** Available data follows **

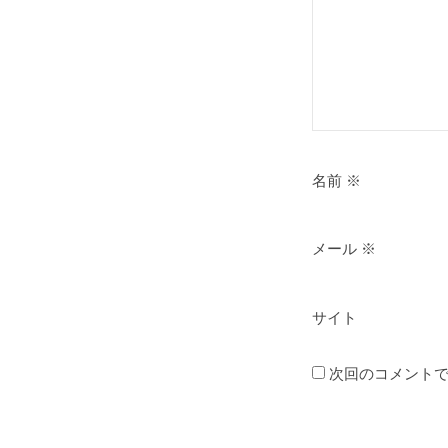
名前
※
メール
※
サイト
次回のコメント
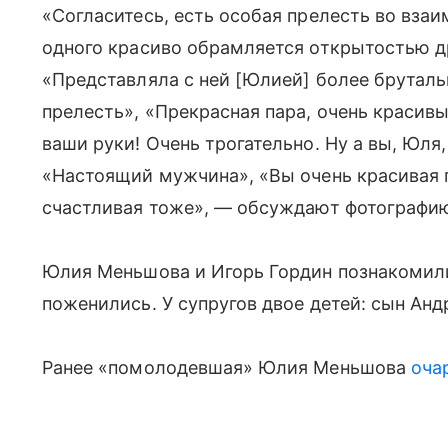
«Согласитесь, есть особая прелесть во вза
одного красиво обрамляется открытостью дру
«Представляла с ней [Юлией] более брутал
прелесть», «Прекрасная пара, очень красив
ваши руки! Очень трогательно. Ну а вы, Юл
«Настоящий мужчина», «Вы очень красивая па
счастливая тоже», — обсуждают фотографию
Юлия Меньшова и Игорь Гордин познакомилис
поженились. У супругов двое детей: сын Андр
Ранее «помолодевшая» Юлия Меньшова
оча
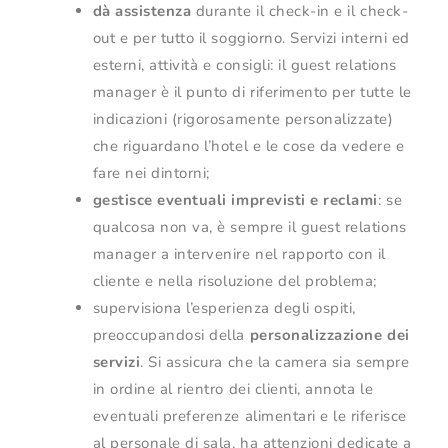
dà assistenza
durante il check-in e il check-
out e per tutto il soggiorno. Servizi interni ed
esterni, attività e consigli: il guest relations
manager è il punto di riferimento per tutte le
indicazioni (rigorosamente personalizzate)
che riguardano l’hotel e le cose da vedere e
fare nei dintorni;
gestisce eventuali imprevisti e reclami
: se
qualcosa non va, è sempre il guest relations
manager a intervenire nel rapporto con il
cliente e nella risoluzione del problema;
supervisiona l’esperienza degli ospiti,
preoccupandosi della
personalizzazione dei
servizi
. Si assicura che la camera sia sempre
in ordine al rientro dei clienti, annota le
eventuali preferenze alimentari e le riferisce
al personale di sala, ha attenzioni dedicate a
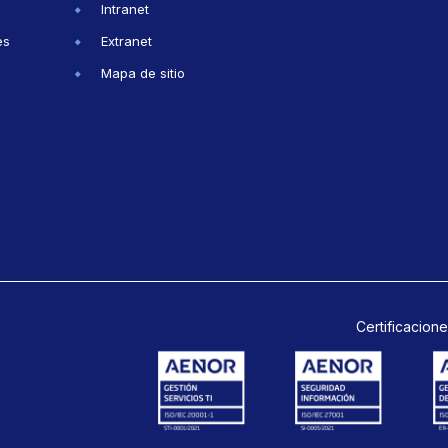
Intranet
es
Extranet
Mapa de sitio
Certificacione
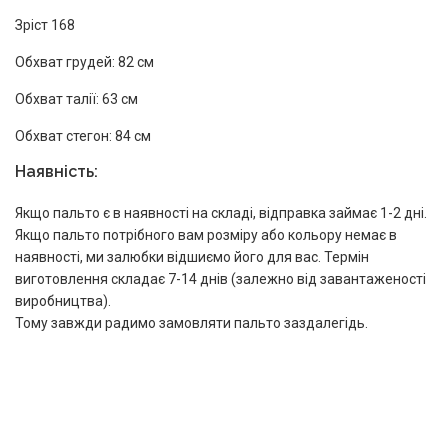
Зріст 168
Обхват грудей: 82 см
Обхват талії: 63 см
Обхват стегон: 84 см
Наявність:
Якщо пальто є в наявності на складі, відправка займає 1-2 дні.
Якщо пальто потрібного вам розміру або кольору немає в
наявності, ми залюбки відшиємо його для вас. Термін
виготовлення складає 7-14 днів (залежно від завантаженості
виробництва).
Тому завжди радимо замовляти пальто заздалегідь.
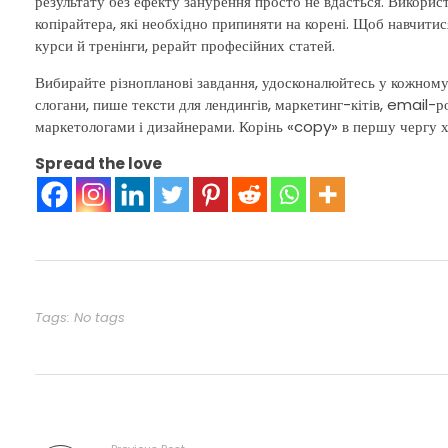
результату без ефекту занурення просто не вдасться. Викорис
копірайтера, які необхідно припиняти на корені. Щоб навчитис
курси й тренінги, рерайт професійних статей.
Вибирайте різнопланові завдання, удосконалюйтесь у кожному
слогани, пише тексти для лендингів, маркетинг-кітів, email-ро
маркетологами і дизайнерами. Корінь «copy» в першу чергу хо
Spread the love
Tags: No tags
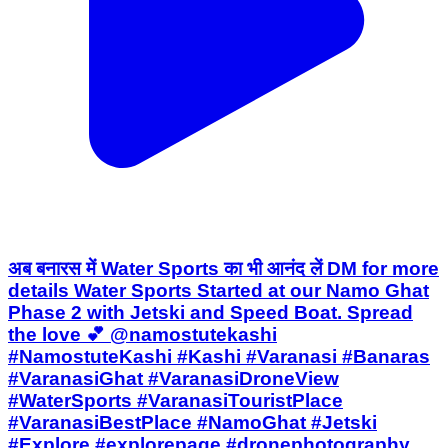
अब बनारस में Water Sports का भी आनंद लें DM for more
details Water Sports Started at our Namo Ghat
Phase 2 with Jetski and Speed Boat. Spread
the love 💕 @namostutekashi
#NamostuteKashi #Kashi #Varanasi #Banaras
#VaranasiGhat #VaranasiDroneView
#WaterSports #VaranasiTouristPlace
#VaranasiBestPlace #NamoGhat #Jetski
#Explore #explorepage #dronephotography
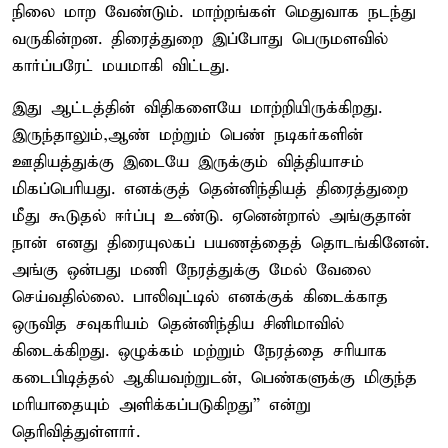
நிலை மாற வேண்டும். மாற்றங்கள் மெதுவாக நடந்து
வருகின்றன. திரைத்துறை இப்போது பெருமளவில்
கார்ப்பரேட் மயமாகி விட்டது.
இது ஆட்டத்தின் விதிகளையே மாற்றியிருக்கிறது.
இருந்தாலும்,ஆண் மற்றும் பெண் நடிகர்களின்
ஊதியத்துக்கு இடையே இருக்கும் வித்தியாசம்
மிகப்பெரியது. எனக்குத் தென்னிந்தியத் திரைத்துறை
மீது கூடுதல் ஈர்ப்பு உண்டு. ஏனென்றால் அங்குதான்
நான் எனது திரையுலகப் பயணத்தைத் தொடங்கினேன்.
அங்கு ஒன்பது மணி நேரத்துக்கு மேல் வேலை
செய்வதில்லை. பாலிவுட்டில் எனக்குக் கிடைக்காத
ஒருவித சவுகரியம் தென்னிந்திய சினிமாவில்
கிடைக்கிறது. ஒழுக்கம் மற்றும் நேரத்தை சரியாக
கடைபிடித்தல் ஆகியவற்றுடன், பெண்களுக்கு மிகுந்த
மரியாதையும் அளிக்கப்படுகிறது” என்று
தெரிவித்துள்ளார்.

** End of Available data **

Work through the records above line by line and count those that hold the string "relations". Give only the result.

2